This invention relates to high temperature resistant epoxy resins for producing hollow fiber membrane modules for high temperature gas separation applications. This invention also relates to a hollow fiber membrane module comprising a high temperature resistant cured epoxy resin tube sheet.
In the past 30-35 years, the state of the art of polymer membrane-based gas separation processes has evolved rapidly. Membrane-based technologies have advantages of both low capital cost and high-energy efficiency compared to conventional separation methods. Membrane gas separation is of special interest to petroleum producers and refiners, chemical companies, and industrial gas suppliers. Several applications of membrane gas separation have achieved commercial success, including N2 enrichment from air, carbon dioxide removal from natural gas and from enhanced oil recovery, and also in hydrogen removal from nitrogen, methane, and argon in ammonia purge gas streams. For example, UOP's Separex™ polymeric membrane is currently an international market leader for carbon dioxide removal from natural gas.
The polymeric membranes most commonly used in commercial gas separation applications are flat sheet or hollow fiber membranes that can be fabricated into spiral wound or hollow fiber membrane modules. The flat sheet or hollow fiber membranes have a thin nonporous selective skin layer that performs the separation and a highly porous non-selective mechanical support layer. Separation is based on a solution-diffusion mechanism. This mechanism involves molecular-scale interactions of the permeating gas with the membrane polymer. The mechanism assumes that in a membrane having two opposing surfaces, each component is sorbed by the membrane at one surface, transported by a gas concentration gradient, and desorbed at the opposing surface. Each spiral wound or hollow fiber membrane module comprises multiple flat sheet or hollow fiber membranes bound together with a cured epoxy resin that is essentially impermeable to the gas pairs to be separated.

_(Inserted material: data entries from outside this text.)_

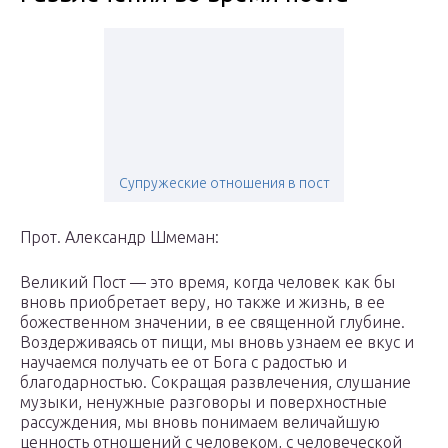
Супружеские отношения в пост
Прот. Александр Шмеман:
Великий Пост — это время, когда человек как бы
вновь приобретает веру, но также и жизнь, в ее
божественном значении, в ее священной глубине.
Воздерживаясь от пищи, мы вновь узнаем ее вкус и
научаемся получать ее от Бога с радостью и
благодарностью. Сокращая развлечения, слушание
музыки, ненужные разговоры и поверхностные
рассуждения, мы вновь понимаем величайшую
ценность отношений с человеком, с человеческой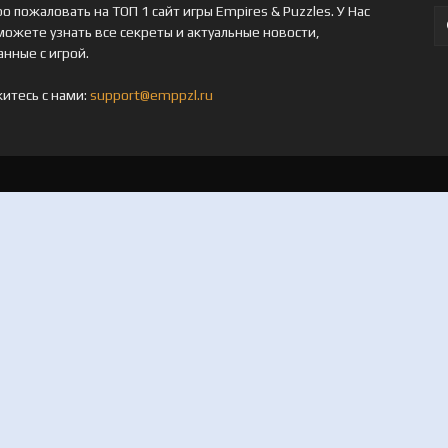
о пожаловать на ТОП 1 сайт игры Empires & Puzzles. У Нас
можете узнать все секреты и актуальные новости,
анные с игрой.
итесь с нами:
support@emppzl.ru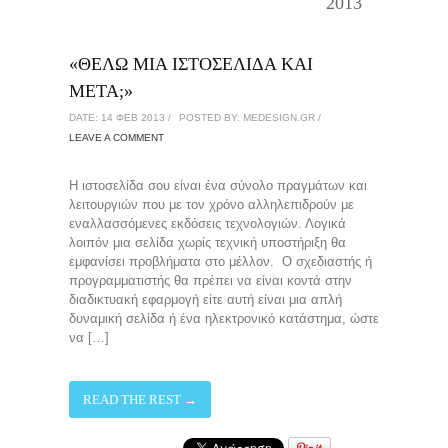
2013
«ΘΕΛΩ ΜΙΑ ΙΣΤΟΣΕΛΙΔΑ ΚΑΙ
ΜΕΤΑ;»
DATE: 14 ΦΕΒ 2013 /
POSTED BY: MEDESIGN.GR /
LEAVE A COMMENT
Η ιστοσελίδα σου είναι ένα σύνολο πραγμάτων και
λειτουργιών που με τον χρόνο αλληλεπιδρούν με
εναλλασσόμενες εκδόσεις τεχνολογιών. Λογικά
λοιπόν μια σελίδα χωρίς τεχνική υποστήριξη θα
εμφανίσει προβλήματα στο μέλλον. Ο σχεδιαστής ή
προγραμματιστής θα πρέπει να είναι κοντά στην
διαδικτυακή εφαρμογή είτε αυτή είναι μια απλή
δυναμική σελίδα ή ένα ηλεκτρονικό κατάστημα, ώστε
να […]
READ THE REST →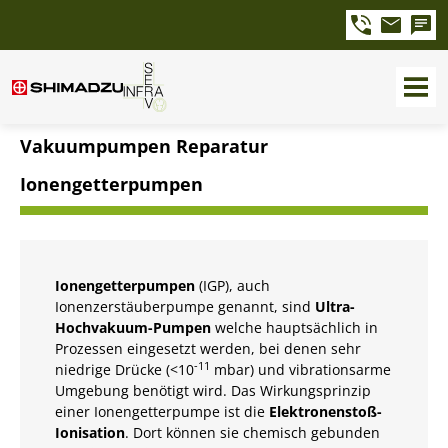
Vakuumpumpen Reparatur
Ionengetterpumpen
Ionengetterpumpen
(IGP), auch
Ionenzerstäuberpumpe genannt, sind
Ultra-
Hochvakuum-Pumpen
welche hauptsächlich in
Prozessen eingesetzt werden, bei denen sehr
-11
niedrige Drücke (<10
mbar) und vibrationsarme
Umgebung benötigt wird. Das Wirkungsprinzip
einer Ionengetterpumpe ist die
Elektronenstoß-
Ionisation
. Dort können sie chemisch gebunden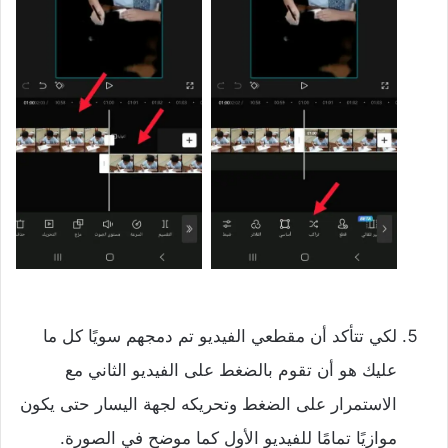
لكي تتأكد أن مقطعي الفيديو تم دمجهم سويًا كل ما
عليك هو أن تقوم بالضغط على الفيديو الثاني مع
الاستمرار على الضغط وتحريكه لجهة اليسار حتى يكون
موازيًا تمامًا للفيديو الأول كما موضح في الصورة.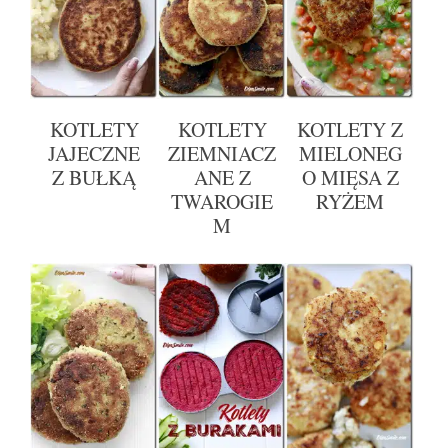
KOTLETY
KOTLETY
KOTLETY Z
JAJECZNE
ZIEMNIACZ
MIELONEG
Z BUŁKĄ
ANE Z
O MIĘSA Z
TWAROGIE
RYŻEM
M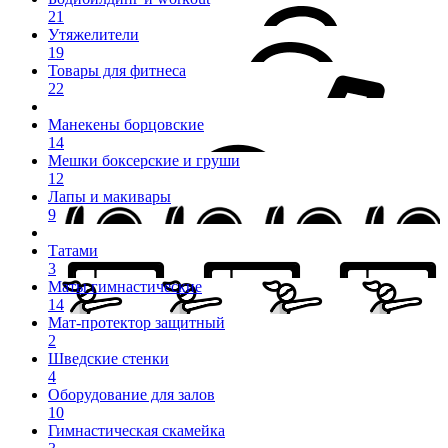
21
Утяжелители
19
Товары для фитнеса
22
Манекены борцовские
14
Мешки боксерские и груши
12
Лапы и макивары
9
Татами
3
Маты гимнастические
14
Мат-протектор защитный
2
Шведские стенки
4
Оборудование для залов
10
Гимнастическая скамейка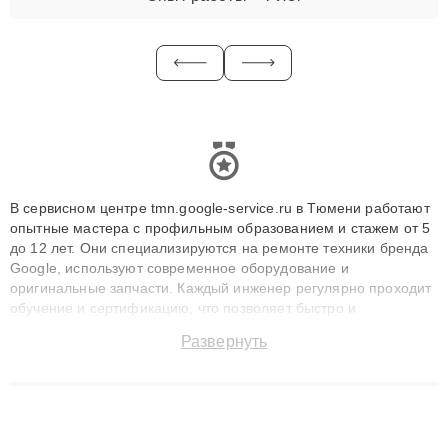
В сервисном центре tmn.google-service.ru в Тюмени работают
опытные мастера с профильным образованием и стажем от 5
до 12 лет. Они специализируются на ремонте техники бренда
Google, используют современное оборудование и
оригинальные запчасти. Каждый инженер регулярно проходит
обучение и сертификацию, что позволяет быстро и
точноdiagnostikировать поломки и восстанавливать технику с
Развернуть
сохранением гарантии до 3 лет. Наши мастера решают
сложные случаи: от замены матриц и материнских плат до
ремонта после залития и восстановления данных. Благодаря
высокой квалификации и ответственному подходу клиенты
получают быстрый, качественный ремонт и понятные
объяснения по результатам диагностики.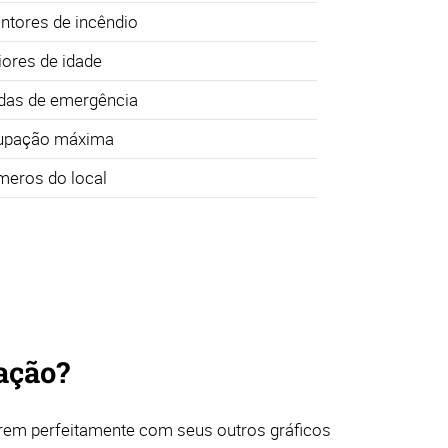
intores de incêndio
ores de idade
das de emergência
upação máxima
eros do local
ação?
rem perfeitamente com seus outros gráficos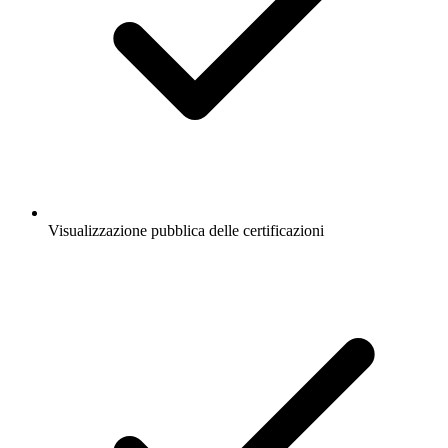
Visualizzazione pubblica delle certificazioni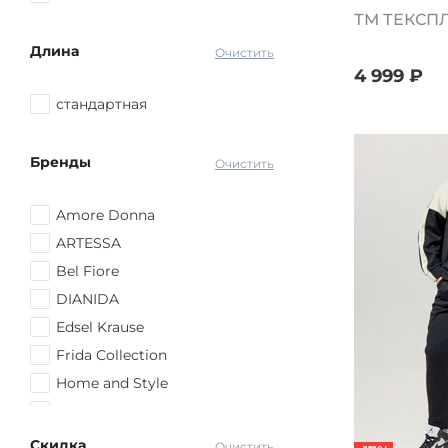
ТМ ТЕКСП
Длина
Очистить
4 999 ₽
стандартная
Бренды
Очистить
Amore Donna
ARTESSA
Bel Fiore
DIANIDA
Edsel Krause
Frida Collection
Home and Style
Home Style
Kazee
Скидка
Очистить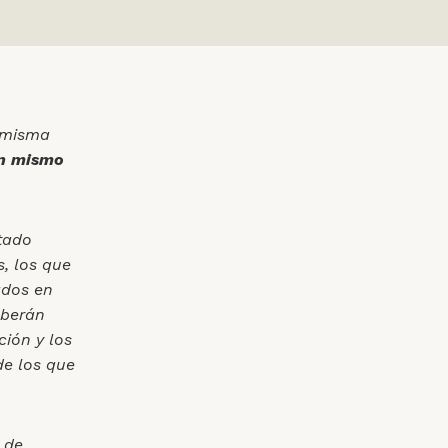
a misma
un mismo
stado
s, los que
ados en
eberán
ión y los
de los que
 de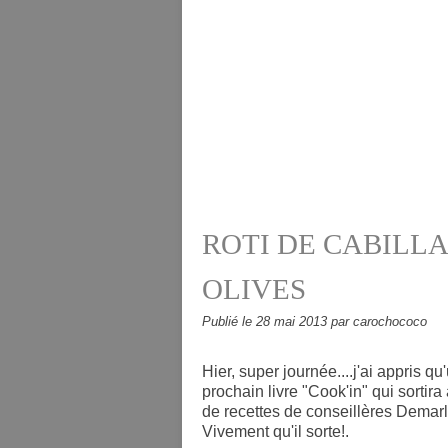
ROTI DE CABILLA
OLIVES
Publié le
28 mai 2013
par carochococo
Hier, super journée....j'ai appris q
prochain livre "Cook'in" qui sortir
de recettes de conseillères Demar
Vivement qu'il sorte!.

UOP Separex™ commercial spiral wound membranes for natural gas upgrading comprise flat sheet membranes made by a phase inversion technique. The Separex™ spiral wound membrane module has the key features of cross-flow, high pressure tolerance, high fouling resistance, high reliability, and ease of installation into space-efficient, skid-mounted units. Some commercial gas separation membranes have hollow fiber configuration and are formed into hollow fiber modules. Hollow fiber membrane modules with much higher membrane area packing density than spiral wound modules have been commercially used for both low pressure and high pressure applications. The key features of hollow fiber modules for high pressure gas separations such as CO2/CH4 separation and H2 purification include cross-flow and good feed flow distribution. The key features of hollow fiber modules for low pressure gas separations, such as On Board Inert Gas Generating Systems (OBIGGS) application and dehydration of air include counter-flow and low fouling.
The state-of-the-art hollow fiber membrane spinning processes allow multiple parallel spinning lines for high throughput, low cost fabrication. The hollow fiber membrane module having a feed gas inlet, a residue outlet, and a permeate outlet comprises a bundle of hollow fiber membranes, wherein one end or both ends of the membrane bundle is fixed and bound together in what is commonly referred to as a tube sheet formed of a cured epoxy resin. The tube sheet is impermeable to the gases and fixes and holds the hollow fibers in a gas-tight relationship. The tube sheet seals between the hollow fibers and between the fibers and the module shell, so that the permeate flow is separated from the feed and residue flows. The hollow fiber membrane modules will lose the separation property if the cured epoxy resin of the tube sheet cracks or decomposes.
Hollow fiber membrane modules have been commercially used for the separation of clean gas streams such as separation of nitrogen or water from air and purification of hydrogen from ammonia purge gas or syngas. However, most of the hollow fiber membrane modules for gas separation applications cannot be operated at temperatures above 80° C. due to the use of the tube sheet formed from low temperature stable cured epoxy resin and the use of low temperature stable packaging material. The low temperature stable cured epoxy resin is typically formed from a low temperature stable epoxy resin and a low temperature stable aliphatic diamine with the advantages of low cost, low viscosity, easy to mix, fast reaction, and room temperature-curing. However, this type of cured epoxy resin with cured network can work up to 80° C., but not above.
Zaki et al. (U.S. Pat. No. 7,867,319) disclosed a filled epoxy tubesheet comprises an epoxy filled with a metal.
Yamaoka et al. (U.S. Pat. No. 8,388,733) disclosed an epoxy resin composition for producing hollow fiber membrane elements that can be operated above 80° C.
It is desirable to develop high temperature resistant epoxy resin for producing hollow fiber membrane modules that can be operated above 100° C. for gas separation applications such as for H2 purifications.